There is also a real risk of analysis paralysis here. Because cards can be used in so many different ways, some players will absolutely love thinking through every possible option. Others may get impatient waiting for turns, especially with more players. So yes, Forest Shuffle ended up being much more demanding than we expected, but also much more rewarding because of it.

Our Thoughts
Forest Shuffle became more enjoyable after a few plays. The first game felt slightly overwhelming at times, mostly because everybody was constantly checking symbols and trying to understand how different species interacted with each other. Once that part became more familiar, we started noticing how many small decisions were connected together and how much freedom the game gives players when building their forests.
What we ended up appreciating most is how different each forest looks by the end of the game. Even when players chase similar ideas, the forests still develop in completely different ways depending on what cards appear and which opportunities players decide to follow. After several plays, our forests never really ended up looking alike, and that kept the game feeling fresh.
I also like that the interaction stays fairly subtle. You spend most of the game focused on your own forest, but the shared clearing keeps everybody involved in each other’s decisions. After a few games, people started recognising which animals worked especially well together and which cards were dangerous to leave behind for someone else. The game became more interactive naturally, without needing direct attacks or heavy blocking mechanics.
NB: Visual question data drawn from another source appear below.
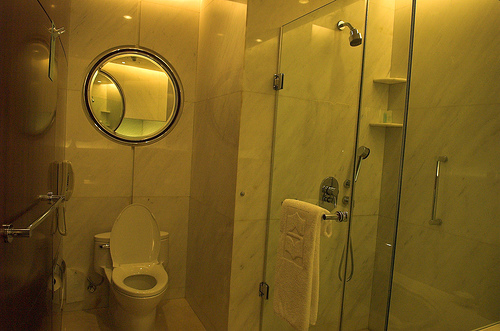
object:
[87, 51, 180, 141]
mirror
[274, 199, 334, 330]
towel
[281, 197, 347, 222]
rack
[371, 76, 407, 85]
shelf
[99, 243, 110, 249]
handle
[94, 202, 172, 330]
toilet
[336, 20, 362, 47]
shower head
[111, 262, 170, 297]
seat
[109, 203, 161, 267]
lid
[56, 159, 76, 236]
telephone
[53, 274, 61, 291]
toilet paper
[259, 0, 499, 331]
shower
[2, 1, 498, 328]
bathroom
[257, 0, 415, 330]
doors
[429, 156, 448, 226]
safety bar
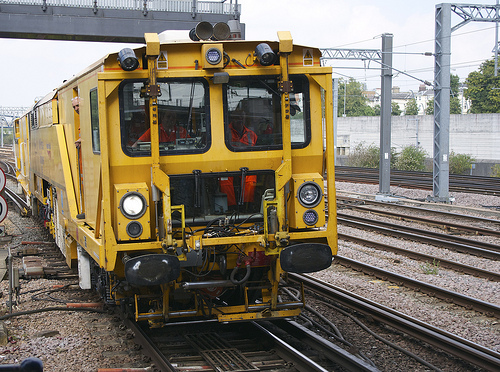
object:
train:
[7, 14, 349, 336]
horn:
[191, 19, 218, 41]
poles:
[370, 21, 400, 202]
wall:
[344, 116, 499, 166]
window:
[219, 82, 313, 154]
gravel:
[320, 234, 497, 313]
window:
[87, 85, 104, 156]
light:
[295, 180, 323, 205]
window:
[159, 167, 279, 234]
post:
[428, 2, 453, 200]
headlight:
[118, 49, 141, 70]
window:
[115, 79, 213, 156]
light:
[120, 189, 145, 217]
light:
[299, 181, 319, 209]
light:
[197, 41, 230, 74]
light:
[250, 45, 277, 67]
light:
[113, 45, 145, 67]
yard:
[331, 136, 493, 183]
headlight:
[301, 182, 319, 207]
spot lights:
[118, 45, 141, 67]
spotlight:
[254, 38, 279, 68]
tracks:
[373, 197, 470, 344]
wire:
[0, 254, 109, 336]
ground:
[0, 183, 500, 370]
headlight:
[115, 190, 147, 225]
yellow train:
[13, 30, 353, 350]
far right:
[389, 75, 483, 186]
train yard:
[16, 10, 476, 362]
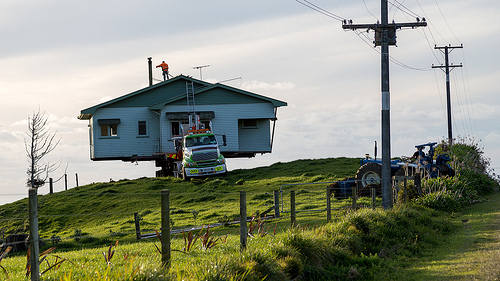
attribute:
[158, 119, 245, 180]
truck — side view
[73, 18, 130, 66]
sky — blue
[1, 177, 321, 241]
grass — green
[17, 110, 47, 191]
tree — on left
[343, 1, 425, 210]
pole — telephone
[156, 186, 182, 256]
post — black, grey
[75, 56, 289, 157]
house — large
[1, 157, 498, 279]
field grass — green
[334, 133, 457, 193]
tractor — blue, white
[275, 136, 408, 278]
hills — tall, grassy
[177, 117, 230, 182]
truck — white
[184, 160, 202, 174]
lights — green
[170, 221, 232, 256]
grass — red , gold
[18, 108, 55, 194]
tree — bare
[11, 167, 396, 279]
fence — wooden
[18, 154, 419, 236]
hills — green, rolling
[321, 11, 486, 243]
pole — white, grey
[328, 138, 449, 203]
tractor — blue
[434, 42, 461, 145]
pole — telephone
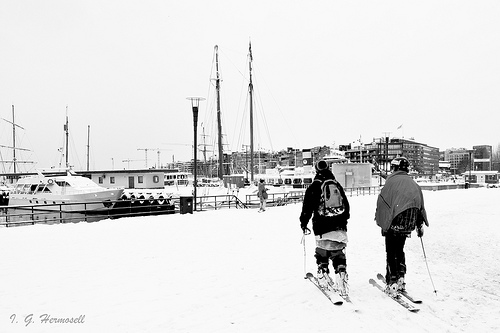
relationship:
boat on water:
[8, 176, 123, 212] [1, 208, 37, 222]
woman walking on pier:
[255, 178, 276, 223] [96, 148, 333, 226]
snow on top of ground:
[0, 188, 500, 333] [1, 185, 497, 331]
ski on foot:
[303, 270, 345, 306] [314, 265, 329, 289]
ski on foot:
[325, 273, 371, 317] [333, 286, 347, 297]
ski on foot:
[363, 278, 417, 313] [384, 281, 400, 299]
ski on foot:
[376, 267, 426, 304] [394, 277, 406, 291]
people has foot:
[374, 157, 424, 298] [314, 265, 329, 289]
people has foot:
[374, 157, 424, 298] [333, 286, 347, 297]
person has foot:
[300, 160, 351, 291] [384, 281, 400, 299]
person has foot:
[300, 160, 351, 291] [394, 277, 406, 291]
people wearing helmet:
[374, 157, 424, 298] [387, 155, 411, 172]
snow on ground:
[231, 274, 281, 306] [218, 272, 295, 294]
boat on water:
[0, 168, 126, 212] [2, 204, 157, 226]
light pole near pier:
[184, 94, 203, 210] [107, 183, 242, 212]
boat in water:
[0, 168, 126, 212] [2, 205, 115, 230]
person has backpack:
[300, 160, 351, 291] [319, 179, 344, 214]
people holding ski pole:
[374, 157, 424, 298] [417, 228, 443, 299]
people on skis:
[374, 157, 424, 298] [372, 270, 420, 313]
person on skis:
[302, 158, 353, 286] [306, 268, 357, 308]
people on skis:
[300, 157, 430, 302] [306, 265, 427, 313]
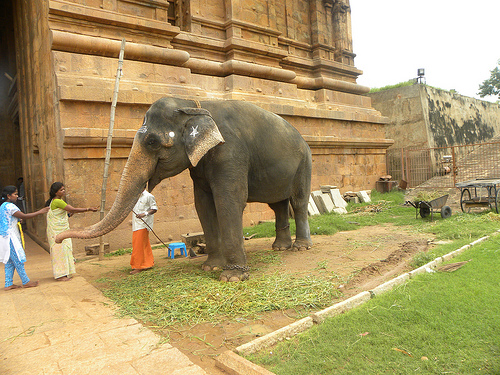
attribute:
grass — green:
[265, 249, 495, 368]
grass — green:
[325, 243, 482, 345]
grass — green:
[139, 240, 339, 349]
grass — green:
[107, 260, 265, 341]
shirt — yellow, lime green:
[44, 193, 84, 223]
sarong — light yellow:
[36, 190, 96, 260]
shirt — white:
[0, 191, 40, 252]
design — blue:
[0, 190, 40, 274]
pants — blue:
[0, 226, 42, 288]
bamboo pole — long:
[69, 0, 148, 281]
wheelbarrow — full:
[382, 160, 468, 244]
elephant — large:
[36, 85, 371, 296]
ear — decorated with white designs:
[165, 99, 228, 178]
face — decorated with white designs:
[109, 88, 193, 197]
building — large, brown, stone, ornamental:
[0, 0, 430, 299]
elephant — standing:
[33, 10, 468, 280]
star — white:
[185, 120, 215, 150]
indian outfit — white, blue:
[0, 144, 38, 300]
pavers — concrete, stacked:
[259, 163, 410, 256]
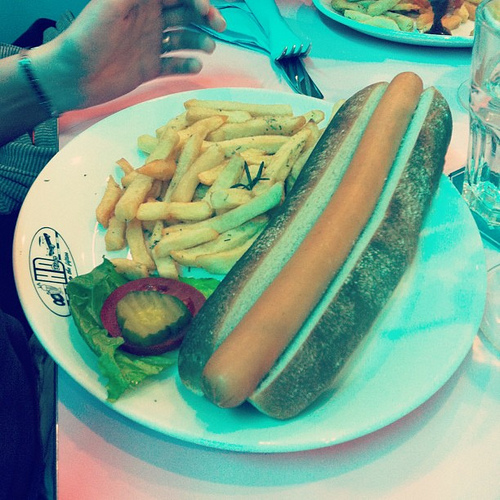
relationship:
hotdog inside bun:
[195, 67, 431, 414] [169, 67, 453, 424]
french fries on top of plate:
[90, 96, 344, 280] [10, 87, 489, 456]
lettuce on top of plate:
[64, 254, 222, 403] [10, 87, 489, 456]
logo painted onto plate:
[27, 223, 77, 317] [10, 87, 489, 456]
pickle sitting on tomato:
[112, 285, 191, 349] [88, 274, 211, 356]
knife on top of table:
[274, 54, 326, 101] [46, 2, 499, 499]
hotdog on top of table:
[195, 67, 431, 414] [46, 2, 499, 499]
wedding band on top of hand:
[160, 33, 172, 56] [61, 0, 229, 106]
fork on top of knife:
[239, 0, 315, 66] [274, 54, 326, 101]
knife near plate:
[274, 54, 326, 101] [10, 87, 489, 456]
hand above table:
[61, 0, 229, 106] [46, 2, 499, 499]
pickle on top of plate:
[112, 285, 191, 349] [10, 87, 489, 456]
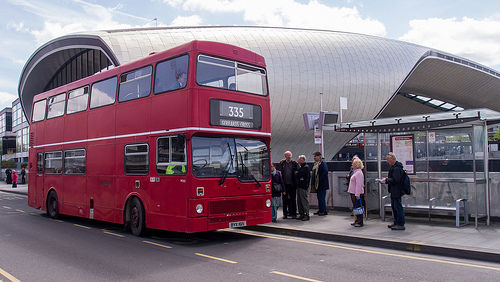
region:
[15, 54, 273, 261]
a red double decker bus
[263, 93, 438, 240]
people at the bus station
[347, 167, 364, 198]
a pink shirt on a woman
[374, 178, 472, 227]
a metal bench at a bus stop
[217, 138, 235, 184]
a windshield wiper on a bus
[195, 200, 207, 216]
a headlight on a bus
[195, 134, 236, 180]
the front window of a bus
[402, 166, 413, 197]
a black backpack on a man's back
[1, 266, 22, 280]
a yellow line in the road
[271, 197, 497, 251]
a sidewalk next to the road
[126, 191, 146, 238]
a black wheel on a bus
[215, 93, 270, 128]
number 335 on top of bus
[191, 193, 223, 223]
headlight on right front of bus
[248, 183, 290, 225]
left front headlight on bus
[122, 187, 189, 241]
right front tire of bus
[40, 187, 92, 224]
right rear tire on bus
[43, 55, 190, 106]
row of upper windows on bus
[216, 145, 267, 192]
black windshield wipers on bus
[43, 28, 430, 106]
large silver building in background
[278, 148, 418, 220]
people standing waiting to get on the bus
That said, I do think the game may divide opinions a little. Some people in our group loved searching for combinations every turn, while others found the amount of symbols and scoring conditions a bit exhausting after a while. People who enjoy planning several turns ahead may also get frustrated when the deck refuses to cooperate or winter suddenly appears before their plans are ready.
There were also moments where certain combinations felt noticeably stronger than others, especially if they appeared early enough. It never became a major problem, but we definitely noticed that player experience matters quite a lot here. Once everybody understands which cards are valuable, the competition around certain strategies becomes much tighter.
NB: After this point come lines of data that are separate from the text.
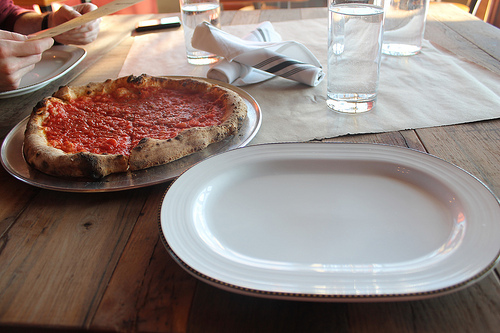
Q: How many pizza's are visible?
A: One.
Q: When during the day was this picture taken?
A: Daytime.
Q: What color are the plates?
A: White.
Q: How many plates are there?
A: Two.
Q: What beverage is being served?
A: Water.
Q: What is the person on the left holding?
A: Menu.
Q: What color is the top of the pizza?
A: Red.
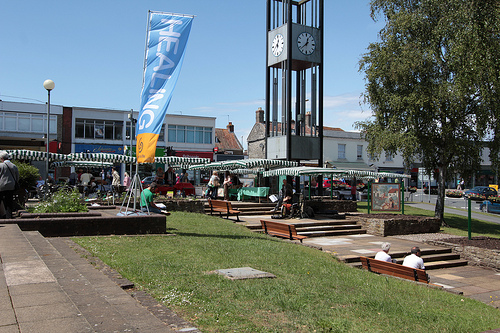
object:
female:
[374, 242, 395, 263]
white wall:
[325, 134, 363, 163]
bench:
[259, 219, 307, 243]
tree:
[352, 6, 500, 222]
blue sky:
[2, 0, 384, 134]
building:
[317, 129, 493, 169]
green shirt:
[141, 188, 154, 206]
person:
[139, 182, 171, 216]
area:
[79, 210, 499, 331]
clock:
[270, 33, 285, 57]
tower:
[265, 0, 322, 165]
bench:
[207, 198, 243, 222]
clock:
[296, 31, 317, 56]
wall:
[244, 121, 268, 159]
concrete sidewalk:
[336, 234, 406, 253]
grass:
[190, 258, 235, 273]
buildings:
[0, 97, 67, 143]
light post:
[43, 77, 54, 177]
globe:
[43, 79, 55, 90]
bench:
[361, 254, 444, 287]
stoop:
[16, 205, 166, 236]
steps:
[243, 219, 369, 238]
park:
[1, 99, 499, 331]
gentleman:
[402, 245, 425, 269]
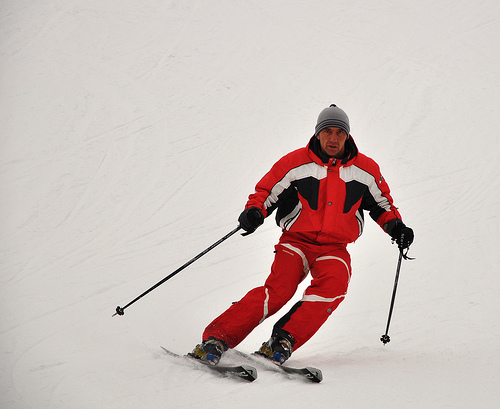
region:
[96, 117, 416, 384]
man skiing down a mountain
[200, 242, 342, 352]
red and white pants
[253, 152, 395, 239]
red, white, and black jacket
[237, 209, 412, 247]
black gloves skier is wearing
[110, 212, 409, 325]
black ski poles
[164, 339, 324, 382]
skis slicing through the snow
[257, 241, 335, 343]
stripes on the pants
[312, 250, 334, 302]
the stripes are white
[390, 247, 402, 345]
the pole is black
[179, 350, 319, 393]
the skis are black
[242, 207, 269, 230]
the glove is black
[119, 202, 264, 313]
pole in the hand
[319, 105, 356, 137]
the beanie is gray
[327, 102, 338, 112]
pom on the beanie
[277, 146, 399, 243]
the jacket is orange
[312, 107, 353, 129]
The gray hat the skier is wearing.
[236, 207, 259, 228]
The glove on the skier's left hand.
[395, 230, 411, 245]
The glove on the skier's right hand.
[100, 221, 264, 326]
The ski pole in the skier's left hand.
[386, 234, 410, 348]
The ski pole in the skier's right hand.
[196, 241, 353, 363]
The red pants the skier is wearing.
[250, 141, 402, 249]
The jacket the skier is wearing.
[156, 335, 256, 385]
The left ski the skier is wearing.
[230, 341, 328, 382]
The right ski the skier is wearing.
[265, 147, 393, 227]
The stripes on the skier's jacket.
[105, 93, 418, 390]
snow skier leaning left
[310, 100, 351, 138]
gray beanie on skier's head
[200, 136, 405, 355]
red and white snow suit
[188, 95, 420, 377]
adult white male skier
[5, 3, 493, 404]
snow covered ski slope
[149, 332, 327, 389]
pair of snow skis on skier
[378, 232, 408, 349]
ski pole in left hand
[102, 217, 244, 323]
ski pole in right hand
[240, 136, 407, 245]
red and white winter jacket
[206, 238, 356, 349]
man wearing red ski pants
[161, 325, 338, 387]
man on black skies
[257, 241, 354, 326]
white stripes on red ski pants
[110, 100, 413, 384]
a man skiing downhill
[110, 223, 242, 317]
a black ski pole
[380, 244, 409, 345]
a black ski pole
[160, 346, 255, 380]
a black and silver ski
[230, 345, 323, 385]
a black and silver ski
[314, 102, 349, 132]
a grey fabric cap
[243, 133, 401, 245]
a red black and white winter coat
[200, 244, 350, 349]
red black and white snow pants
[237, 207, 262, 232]
a black snow glove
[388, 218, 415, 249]
a black snow glove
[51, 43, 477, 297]
this is on a mountain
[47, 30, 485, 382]
this is a ski slope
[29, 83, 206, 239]
the slope is white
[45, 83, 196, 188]
the snow is deep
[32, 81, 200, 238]
the snow is bright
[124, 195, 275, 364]
the ski poles are black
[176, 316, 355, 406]
the skis are black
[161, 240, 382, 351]
the pants are red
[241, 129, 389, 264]
the jacket is red black and white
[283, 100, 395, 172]
head of the man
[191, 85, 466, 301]
man looking at camera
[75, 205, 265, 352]
pole in man's hand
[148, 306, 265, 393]
ski on the snow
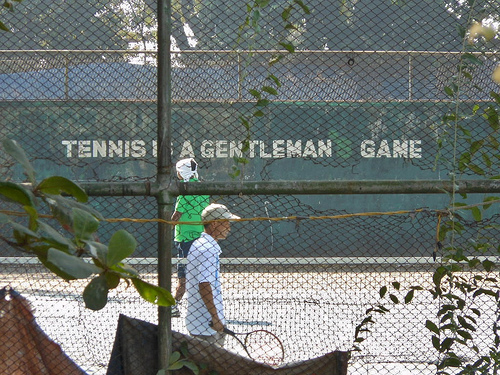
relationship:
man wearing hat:
[182, 197, 239, 347] [199, 201, 239, 235]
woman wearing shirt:
[173, 150, 212, 319] [173, 183, 208, 237]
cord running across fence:
[5, 205, 497, 233] [3, 3, 499, 374]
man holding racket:
[182, 197, 239, 347] [204, 317, 286, 374]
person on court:
[172, 153, 209, 322] [0, 254, 498, 372]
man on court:
[182, 197, 239, 347] [0, 254, 498, 372]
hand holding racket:
[212, 318, 225, 335] [208, 321, 284, 368]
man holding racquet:
[182, 197, 239, 347] [206, 318, 287, 367]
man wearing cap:
[182, 197, 239, 347] [198, 200, 242, 224]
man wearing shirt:
[182, 197, 239, 347] [184, 233, 224, 333]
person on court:
[185, 194, 235, 348] [0, 254, 498, 372]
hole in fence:
[244, 143, 498, 224] [3, 3, 499, 374]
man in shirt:
[182, 197, 239, 347] [182, 231, 230, 335]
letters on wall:
[61, 136, 424, 165] [0, 98, 497, 252]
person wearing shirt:
[171, 153, 206, 322] [172, 176, 211, 242]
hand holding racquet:
[212, 318, 225, 335] [206, 318, 287, 367]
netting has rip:
[2, 4, 497, 371] [241, 152, 499, 221]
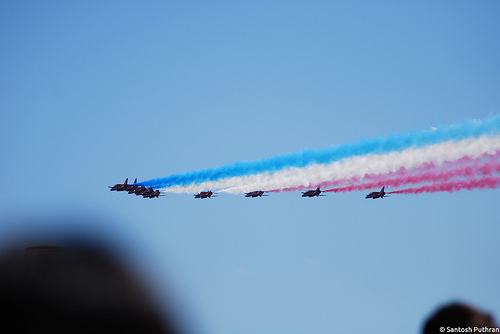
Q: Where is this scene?
A: An air show.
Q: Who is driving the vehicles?
A: Pilots.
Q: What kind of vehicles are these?
A: Jets.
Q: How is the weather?
A: Sunny.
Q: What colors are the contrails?
A: Red, white, and blue.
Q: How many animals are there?
A: None.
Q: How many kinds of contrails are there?
A: Three.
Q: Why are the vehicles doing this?
A: For entertainment.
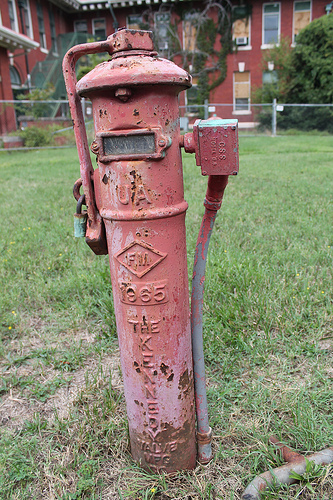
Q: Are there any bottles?
A: No, there are no bottles.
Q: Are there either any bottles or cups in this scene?
A: No, there are no bottles or cups.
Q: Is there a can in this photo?
A: No, there are no cans.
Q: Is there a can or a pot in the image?
A: No, there are no cans or pots.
The table presence is lovely, although the layout can become slightly chaotic near the end. Forests spread in all directions, cards overlap, and eventually everybody starts pointing vaguely at animals hidden underneath other animals.
Still, it became pretty clear why Forest Shuffle caught on so quickly. After a few turns, the game starts feeling like its own thing. The rules are manageable, but most of the difficulty comes from deciding what to do with your cards and how to make everything work together efficiently. It also explains why the game won the 2024 Deutscher Spiele Preis and appeared on the 2024 Kennerspiel des Jahres recommendation list.
The artwork gives the game a softer first impression than the gameplay eventually delivers, but that ended up being part of the game’s charm. Underneath all the foxes and mushrooms is a card game that keeps rewarding repeated plays, especially once players become more familiar with the deck. And somehow, even after spending an entire game arguing internally about butterflies and tree placement, we still wanted to immediately play again.
📝 We received a copy of the game and the premium art sleeves from Asmodee Belgium.